Le téléphone raconte désormais quelque chose de nous
Jean Baudrillard rappelait que les objets de consommation ne sont jamais de simples objets utilitaires. Ils portent une signification sociale. Ils expriment un mode de vie, un goût, parfois même une certaine idée de la réussite.
Le smartphone illustre parfaitement cette évolution. Bien sûr, il demeure un outil de communication, mais il est également devenu un symbole de modernité. Posséder le dernier modèle ne répond pas uniquement à un besoin pratique ; cela peut aussi donner le sentiment d’être en phase avec son époque.
Les campagnes publicitaires en témoignent. Elles parlent rarement de téléphoner. Elles montrent des voyageurs, des créateurs, des sportifs ou des familles heureuses. Elles vendent une promesse bien plus qu’un appareil : celle d’une vie plus libre, plus créative, plus connectée. Acheter un téléphone devient ainsi une manière d’adhérer à un récit où la nouveauté représente le progrès.
Ce n’est pas le téléphone qui vieillit le plus vite
Peu à peu, notre perception du temps se transforme. Un téléphone n’est plus considéré comme ancien parce qu’il ne fonctionne plus, mais parce qu’un modèle plus récent existe. La frontière entre l’ancien et le nouveau ne dépend plus de l’usure de l’objet, mais du rythme imposé par le marché.
Cette impression est largement culturelle. Nous ne ressentons pas la même chose devant une bibliothèque, une table ancienne ou une montre héritée d’un parent. Leur âge peut même leur conférer une valeur supplémentaire. Le smartphone, lui, semble perdre de sa légitimité à mesure que les nouveautés s’accumulent.
Hartmut Rosa décrit notre époque comme une société de l’accélération. Les innovations se succèdent si rapidement que nous finissons par intégrer ce rythme comme une norme. Dans un tel contexte, conserver longtemps le même appareil donne parfois l’impression de rester en arrière, alors même que rien, dans son fonctionnement, ne le justifie.
Une norme qui ne dit pas son nom
Personne ne nous oblige à remplacer notre téléphone. Pourtant, tout semble nous y inviter. Les opérateurs proposent des offres de renouvellement, les fabricants organisent chaque année des lancements spectaculaires, les médias spécialisés commentent les nouveautés pendant des semaines et les réseaux sociaux relaient inlassablement les comparatifs.
Pris séparément, chacun de ces éléments paraît anodin. Ensemble, ils fabriquent une norme. Le renouvellement devient si fréquent qu’il cesse d’apparaître comme un choix. Il devient simplement la manière normale de consommer.
Cette logique dépasse largement le smartphone. Elle concerne les vêtements, les plateformes numériques, les objets connectés ou encore les logiciels. Notre époque valorise moins la durée que la capacité à suivre le mouvement.

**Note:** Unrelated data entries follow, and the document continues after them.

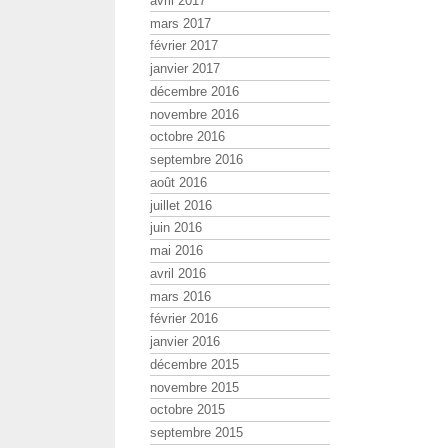
avril 2017
mars 2017
février 2017
janvier 2017
décembre 2016
novembre 2016
octobre 2016
septembre 2016
août 2016
juillet 2016
juin 2016
mai 2016
avril 2016
mars 2016
février 2016
janvier 2016
décembre 2015
novembre 2015
octobre 2015
septembre 2015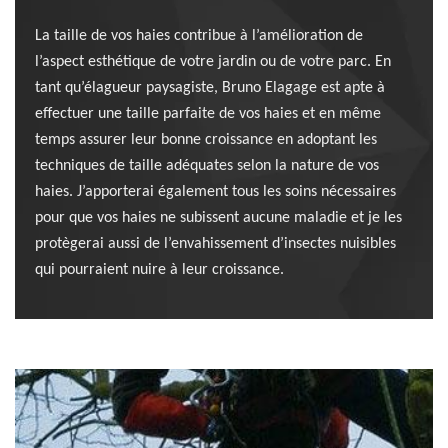
La taille de vos haies contribue à l’amélioration de
l’aspect esthétique de votre jardin ou de votre parc. En
tant qu’élagueur paysagiste, Bruno Elagage est apte à
effectuer une taille parfaite de vos haies et en même
temps assurer leur bonne croissance en adoptant les
techniques de taille adéquates selon la nature de vos
haies. J’apporterai également tous les soins nécessaires
pour que vos haies ne subissent aucune maladie et je les
protègerai aussi de l’envahissement d’insectes nuisibles
qui pourraient nuire à leur croissance.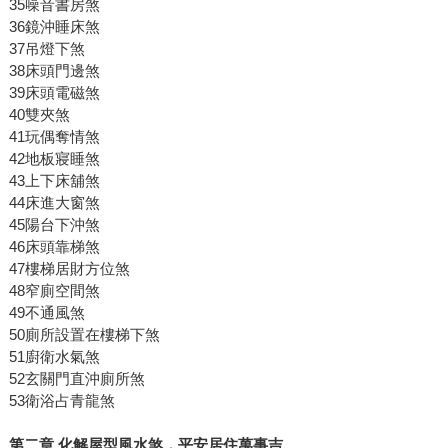
35噪音書房煞
36鏡沖睡床煞
37吊燈下煞
38床頭門邊煞
39床頭電磁煞
40雙夾煞
41玩偶奪情煞
42地板寢睡煞
43上下床舖煞
44床進大窗煞
45陽台下沖煞
46床頭靠梯煞
47樓梯居財方位煞
48窄廁空間煞
49不通風煞
50廁所設置在樓梯下煞
51廚衛水氣煞
52玄關門直沖廁所煞
53衛浴占青龍煞
第二章
化解屋型風水煞，平安居住萬事吉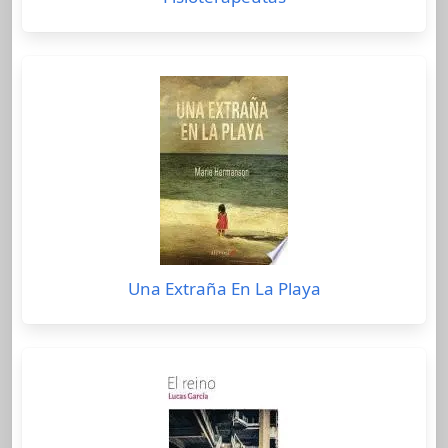
Una Extraña En La Playa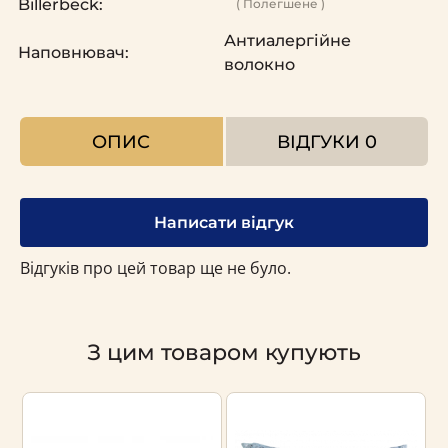
Billerbeck:
( Полегшене )
Антиалергійне
Наповнювач:
волокно
ОПИС
ВІДГУКИ
0
Написати відгук
Відгуків про цей товар ще не було.
З цим товаром купують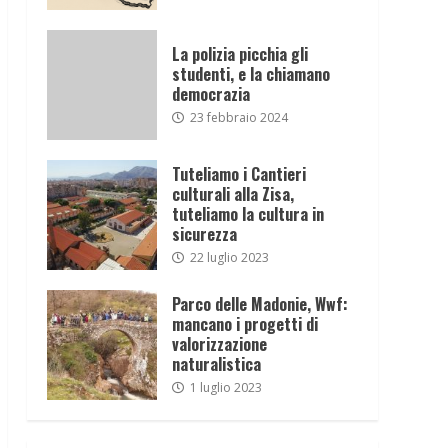
La polizia picchia gli
studenti, e la chiamano
democrazia
23 febbraio 2024
Tuteliamo i Cantieri
culturali alla Zisa,
tuteliamo la cultura in
sicurezza
22 luglio 2023
Parco delle Madonie, Wwf:
mancano i progetti di
valorizzazione
naturalistica
1 luglio 2023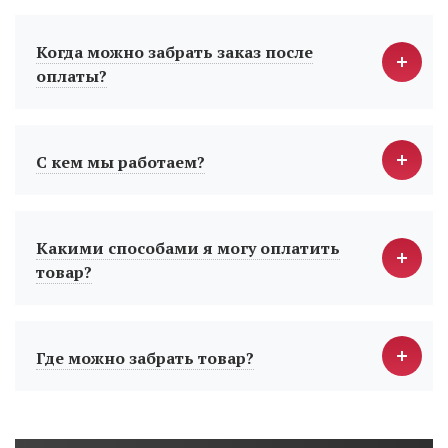
Когда можно забрать заказ после
оплаты?
С кем мы работаем?
Какими способами я могу оплатить
товар?
Где можно забрать товар?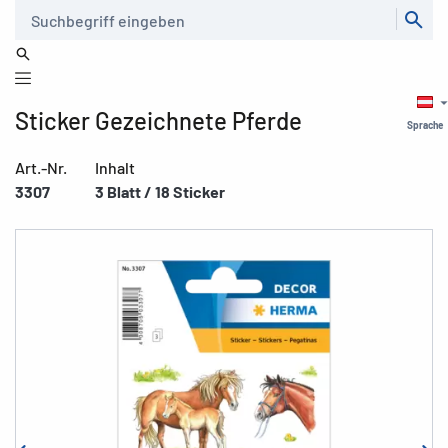
Suche
Sticker Gezeichnete Pferde
Sprache
Art.-Nr.
Inhalt
3307
3 Blatt / 18 Sticker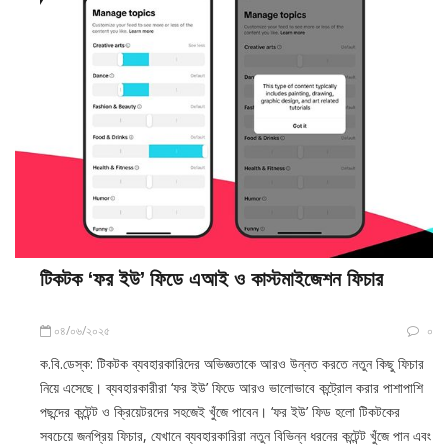
টিকটক ‘ফর ইউ’ ফিডে এআই ও কাস্টমাইজেশন ফিচার
০৪/০৬/২০২৫
০
ক.বি.ডেস্ক: টিকটক ব্যবহারকারিদের অভিজ্ঞতাকে আরও উন্নত করতে নতুন কিছু ফিচার
নিয়ে এসেছে। ব্যবহারকারীরা ‘ফর ইউ’ ফিডে আরও ভালোভাবে কন্ট্রোল করার পাশাপাশি
পছন্দের কন্টেন্ট ও ক্রিয়েটরদের সহজেই খুঁজে পাবেন। ‘ফর ইউ’ ফিড হলো টিকটকের
সবচেয়ে জনপ্রিয় ফিচার, যেখানে ব্যবহারকারিরা নতুন বিভিন্ন ধরনের কন্টেন্ট খুঁজে পান এবং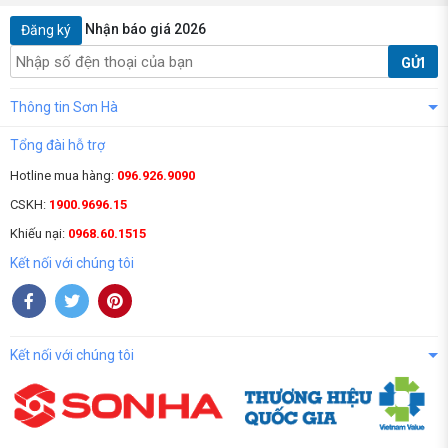
Nhận báo giá 2026
Đăng ký
GỬI
Thông tin Sơn Hà
Tổng đài hỗ trợ
Hotline mua hàng:
096.926.9090
CSKH:
1900.9696.15
Khiếu nại:
0968.60.1515
Kết nối với chúng tôi
Kết nối với chúng tôi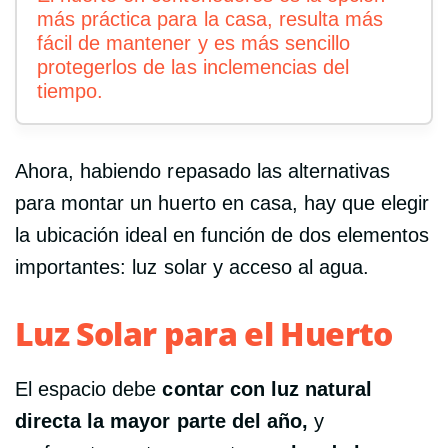
más práctica para la casa, resulta más
fácil de mantener y es más sencillo
protegerlos de las inclemencias del
tiempo.
Ahora, habiendo repasado las alternativas
para montar un huerto en casa, hay que elegir
la ubicación ideal en función de dos elementos
importantes: luz solar y acceso al agua.
Luz Solar para el Huerto
El espacio debe
contar con luz natural
directa la mayor parte del año,
y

Retrouver le sens du choix
Il ne s’agit pas de condamner ceux qui achètent un téléphone neuf, ni de transformer chaque consommation en débat moral. Les progrès techniques existent et certains renouvellements sont parfaitement justifiés.
La véritable question est ailleurs. Sommes-nous encore capables de distinguer ce dont nous avons réellement besoin de ce que nous avons simplement appris à considérer comme normal ?
Changer de téléphone tous les deux ans n’est pas une loi de la technologie. C’est une habitude construite par une époque qui fait de la nouveauté une valeur presque incontestable. La remettre en question ne signifie pas refuser le progrès ; cela signifie retrouver la possibilité de choisir, au lieu de suivre un rythme qui nous paraît naturel parce que nous avons cessé de l’interroger.
Au fond, penser, c’est peut-être commencer par cela : regarder une évidence du quotidien et se demander comment elle est devenue une évidence.